(Beginning of Provided records)

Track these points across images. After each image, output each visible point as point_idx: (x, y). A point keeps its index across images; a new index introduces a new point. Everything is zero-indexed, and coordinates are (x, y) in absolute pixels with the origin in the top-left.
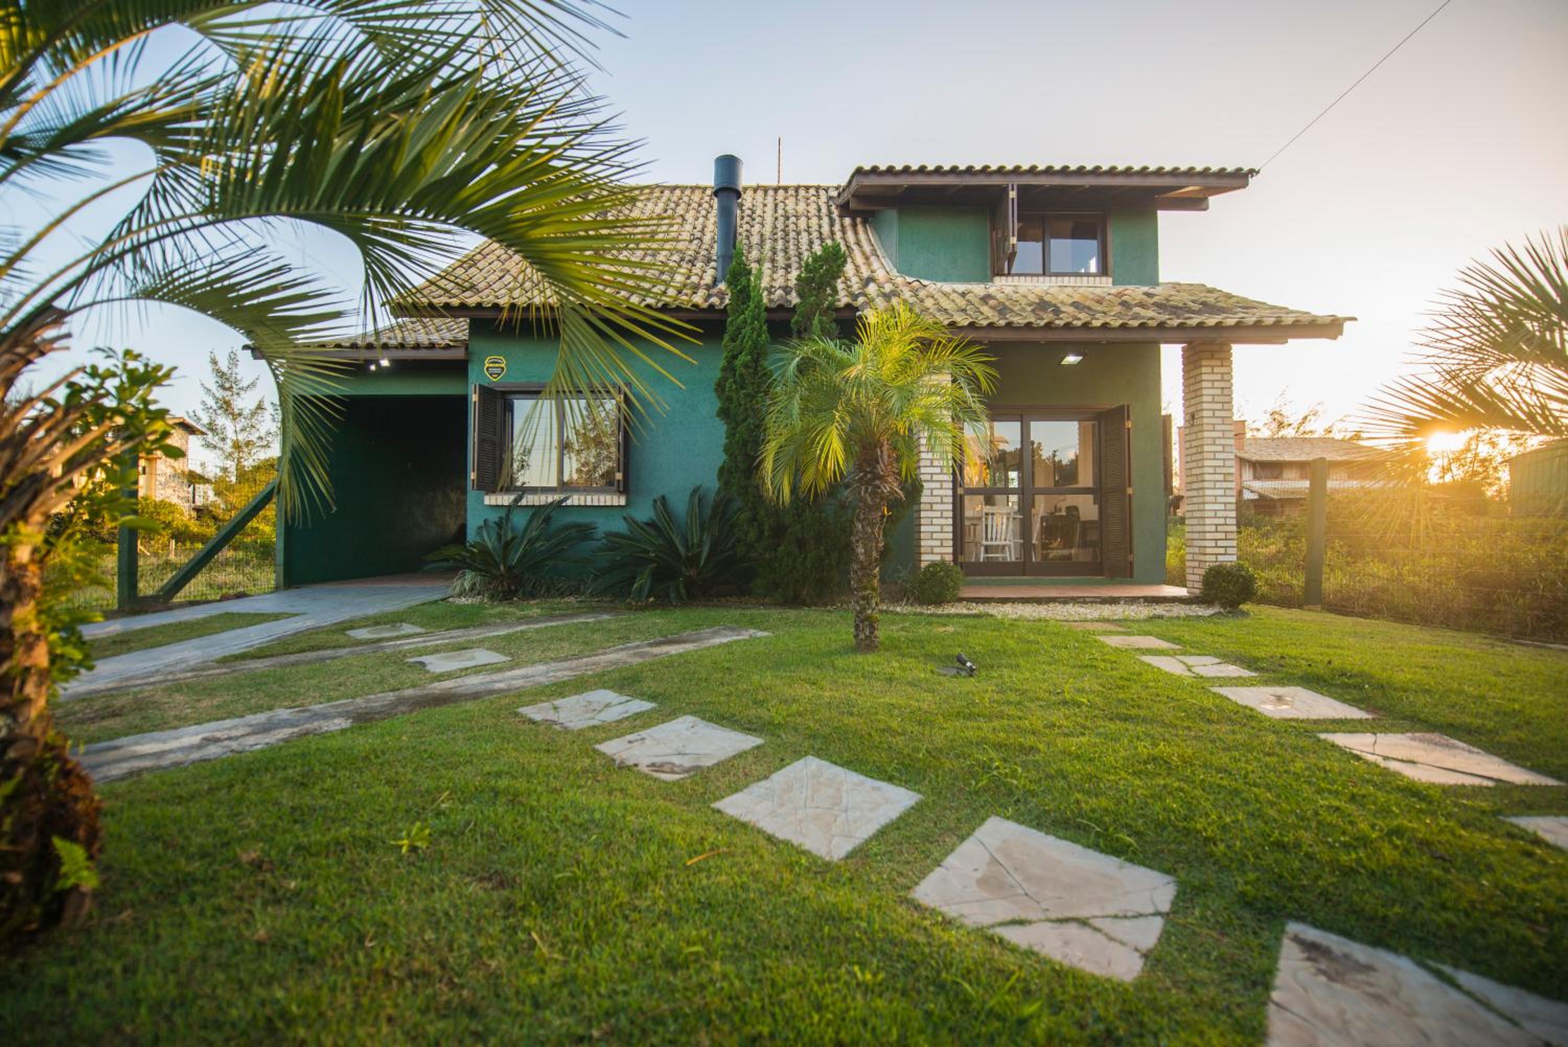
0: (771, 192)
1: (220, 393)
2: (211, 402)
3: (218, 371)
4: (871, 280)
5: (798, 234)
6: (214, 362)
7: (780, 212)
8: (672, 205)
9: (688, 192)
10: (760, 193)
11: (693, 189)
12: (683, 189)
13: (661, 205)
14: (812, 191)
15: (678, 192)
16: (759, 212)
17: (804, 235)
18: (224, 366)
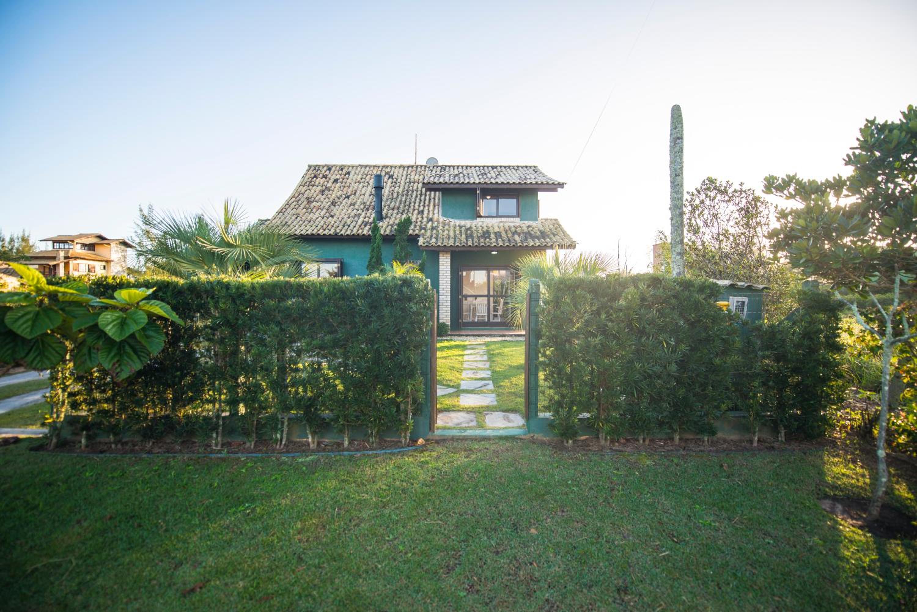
0: (406, 169)
1: (144, 227)
2: (140, 232)
3: (143, 215)
4: (431, 220)
5: (413, 192)
6: (141, 210)
7: (408, 180)
8: (365, 176)
9: (372, 169)
10: (402, 169)
11: (374, 166)
12: (370, 166)
13: (360, 176)
14: (423, 168)
15: (368, 168)
16: (399, 180)
17: (415, 192)
18: (146, 212)
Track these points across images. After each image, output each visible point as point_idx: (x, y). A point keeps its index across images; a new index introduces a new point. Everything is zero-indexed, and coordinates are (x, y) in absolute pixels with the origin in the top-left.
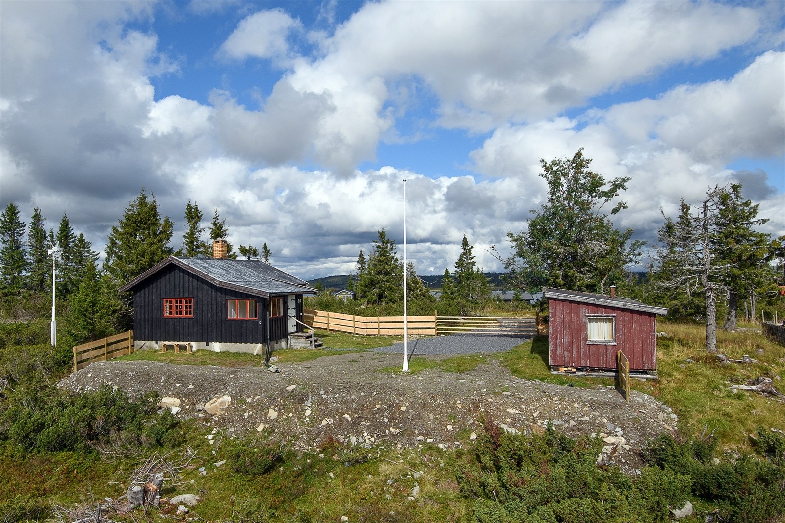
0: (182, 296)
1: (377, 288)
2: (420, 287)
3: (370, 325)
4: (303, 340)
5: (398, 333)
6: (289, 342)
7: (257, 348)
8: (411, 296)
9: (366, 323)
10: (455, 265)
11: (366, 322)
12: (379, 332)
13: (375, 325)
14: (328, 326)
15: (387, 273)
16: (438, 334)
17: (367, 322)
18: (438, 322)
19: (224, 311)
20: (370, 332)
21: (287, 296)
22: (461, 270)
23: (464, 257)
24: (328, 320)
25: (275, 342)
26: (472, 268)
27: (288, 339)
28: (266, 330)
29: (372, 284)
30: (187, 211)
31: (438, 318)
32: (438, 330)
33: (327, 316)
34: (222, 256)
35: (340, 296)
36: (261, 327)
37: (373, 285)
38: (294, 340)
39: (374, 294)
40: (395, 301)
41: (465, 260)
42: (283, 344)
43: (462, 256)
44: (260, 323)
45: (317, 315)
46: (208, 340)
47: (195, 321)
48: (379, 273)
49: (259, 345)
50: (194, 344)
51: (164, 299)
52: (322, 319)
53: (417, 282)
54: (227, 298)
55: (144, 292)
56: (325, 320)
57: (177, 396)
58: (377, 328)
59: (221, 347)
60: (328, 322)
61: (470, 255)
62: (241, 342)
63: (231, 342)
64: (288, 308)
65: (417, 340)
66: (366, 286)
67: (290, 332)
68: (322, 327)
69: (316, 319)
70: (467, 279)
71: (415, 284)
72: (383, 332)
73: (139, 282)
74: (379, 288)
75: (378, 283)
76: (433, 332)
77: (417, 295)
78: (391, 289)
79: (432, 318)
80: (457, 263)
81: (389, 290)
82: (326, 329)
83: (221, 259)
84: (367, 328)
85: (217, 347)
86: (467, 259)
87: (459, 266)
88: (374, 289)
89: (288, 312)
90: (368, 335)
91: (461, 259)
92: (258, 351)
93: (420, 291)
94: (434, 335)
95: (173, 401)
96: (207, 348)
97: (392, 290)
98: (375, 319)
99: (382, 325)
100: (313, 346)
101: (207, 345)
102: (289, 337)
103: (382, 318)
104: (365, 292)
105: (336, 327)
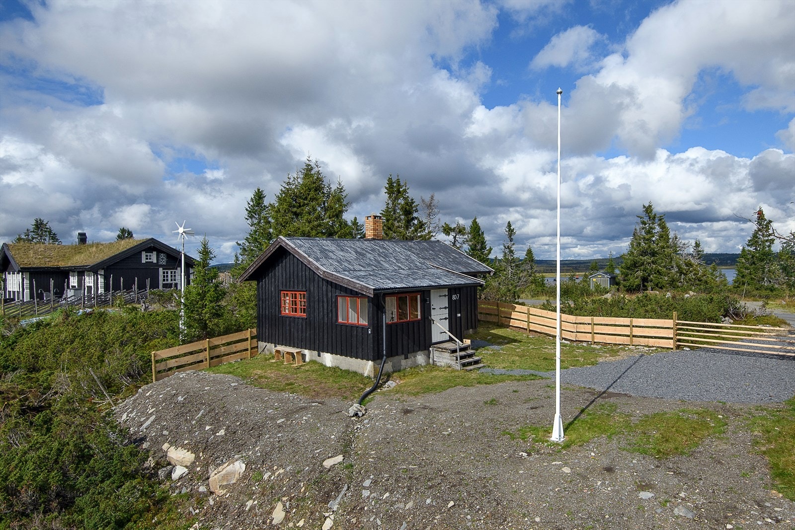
0: (296, 289)
1: (641, 270)
2: (695, 270)
3: (582, 328)
4: (447, 355)
5: (619, 341)
6: (431, 356)
7: (367, 367)
8: (682, 280)
9: (575, 325)
10: (747, 243)
11: (576, 323)
12: (593, 338)
13: (588, 328)
14: (528, 325)
15: (653, 254)
16: (678, 347)
17: (578, 324)
18: (678, 329)
19: (334, 310)
20: (581, 337)
21: (429, 291)
22: (756, 249)
23: (760, 233)
24: (529, 318)
25: (403, 357)
26: (769, 246)
27: (429, 352)
28: (380, 342)
29: (635, 265)
30: (387, 186)
31: (678, 324)
32: (679, 340)
33: (527, 312)
34: (374, 235)
35: (594, 280)
36: (371, 336)
37: (636, 267)
38: (436, 354)
39: (637, 278)
40: (663, 286)
41: (761, 237)
42: (420, 358)
43: (756, 233)
44: (370, 332)
45: (516, 310)
46: (320, 348)
47: (308, 322)
48: (644, 253)
49: (370, 363)
50: (306, 352)
51: (282, 292)
52: (521, 316)
53: (690, 264)
54: (337, 294)
55: (265, 281)
56: (524, 317)
57: (194, 449)
58: (591, 333)
59: (332, 360)
60: (529, 320)
61: (767, 231)
62: (351, 357)
63: (341, 355)
64: (432, 307)
65: (642, 355)
66: (628, 268)
67: (434, 340)
68: (522, 327)
69: (515, 315)
70: (762, 260)
71: (687, 266)
72: (598, 338)
73: (256, 268)
74: (643, 271)
75: (643, 264)
76: (670, 344)
77: (690, 280)
78: (658, 271)
79: (669, 323)
80: (750, 241)
81: (655, 273)
82: (526, 329)
83: (373, 239)
84: (577, 332)
85: (328, 359)
86: (763, 235)
87: (752, 245)
88: (637, 271)
89: (432, 314)
90: (579, 341)
91: (755, 235)
92: (369, 371)
93: (695, 274)
94: (672, 349)
95: (183, 456)
96: (318, 359)
97: (660, 273)
98: (587, 319)
99: (598, 329)
100: (459, 364)
101: (319, 355)
102: (430, 349)
103: (597, 320)
104: (627, 275)
105: (538, 328)
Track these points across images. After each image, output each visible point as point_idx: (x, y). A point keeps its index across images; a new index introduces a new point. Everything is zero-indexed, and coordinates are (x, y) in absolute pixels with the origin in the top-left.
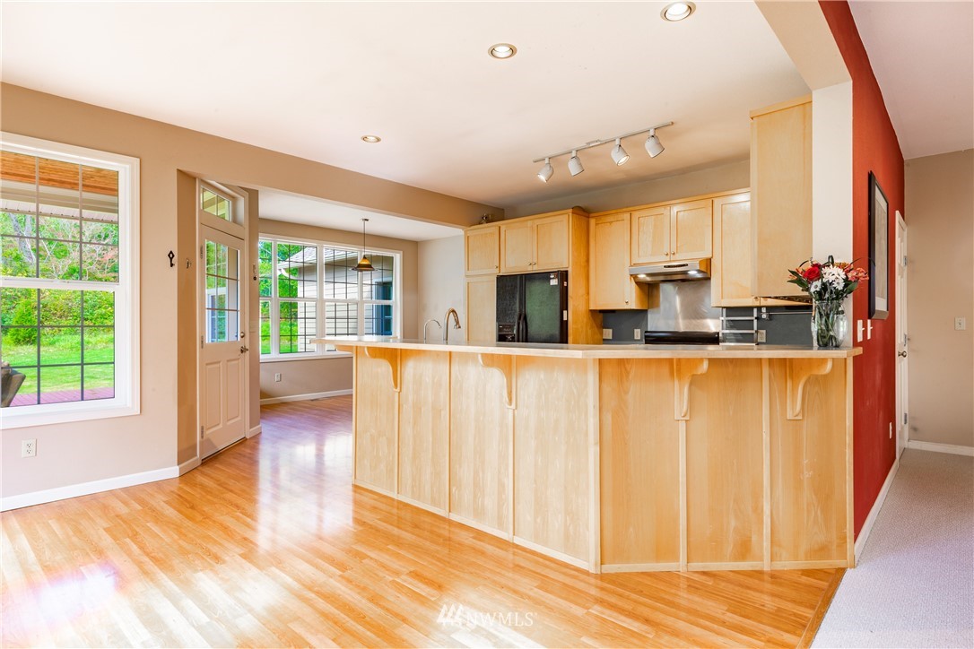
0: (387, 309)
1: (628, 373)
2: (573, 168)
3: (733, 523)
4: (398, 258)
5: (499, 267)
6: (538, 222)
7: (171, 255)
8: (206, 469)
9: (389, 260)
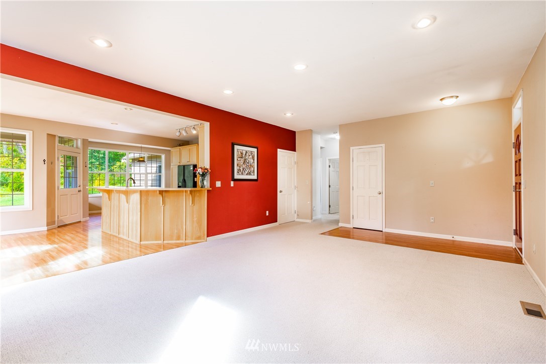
0: (160, 176)
1: (149, 194)
2: (184, 133)
3: (176, 231)
4: (163, 157)
5: (180, 162)
6: (190, 148)
7: (44, 161)
8: (59, 229)
9: (160, 157)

(End of Provided records)

Look back at the entries above. Retype the line with "7: (257, 348)", the line with "97: (392, 290)", and all lines in between.

▶ **Result for this exercise**:
7: (257, 348)
8: (411, 296)
9: (366, 323)
10: (455, 265)
11: (366, 322)
12: (379, 332)
13: (375, 325)
14: (328, 326)
15: (387, 273)
16: (438, 334)
17: (367, 322)
18: (438, 322)
19: (224, 311)
20: (370, 332)
21: (287, 296)
22: (461, 270)
23: (464, 257)
24: (328, 320)
25: (275, 342)
26: (472, 268)
27: (288, 339)
28: (266, 330)
29: (372, 284)
30: (187, 211)
31: (438, 318)
32: (438, 330)
33: (327, 316)
34: (222, 256)
35: (340, 296)
36: (261, 327)
37: (373, 285)
38: (294, 340)
39: (374, 294)
40: (395, 301)
41: (465, 260)
42: (283, 344)
43: (462, 256)
44: (260, 323)
45: (317, 315)
46: (208, 340)
47: (195, 321)
48: (379, 273)
49: (259, 345)
50: (194, 344)
51: (164, 299)
52: (322, 319)
53: (417, 282)
54: (227, 298)
55: (144, 292)
56: (325, 320)
57: (177, 396)
58: (377, 328)
59: (221, 347)
60: (328, 322)
61: (470, 255)
62: (241, 342)
63: (231, 342)
64: (288, 308)
65: (417, 340)
66: (366, 286)
67: (290, 332)
68: (322, 327)
69: (316, 319)
70: (467, 279)
71: (415, 284)
72: (383, 332)
73: (139, 282)
74: (379, 288)
75: (378, 283)
76: (433, 332)
77: (417, 295)
78: (391, 289)
79: (432, 318)
80: (457, 263)
81: (389, 290)
82: (326, 329)
83: (221, 259)
84: (367, 328)
85: (217, 347)
86: (467, 259)
87: (459, 266)
88: (374, 289)
89: (288, 312)
90: (368, 335)
91: (461, 259)
92: (258, 351)
93: (420, 291)
94: (434, 335)
95: (173, 401)
96: (207, 348)
97: (392, 290)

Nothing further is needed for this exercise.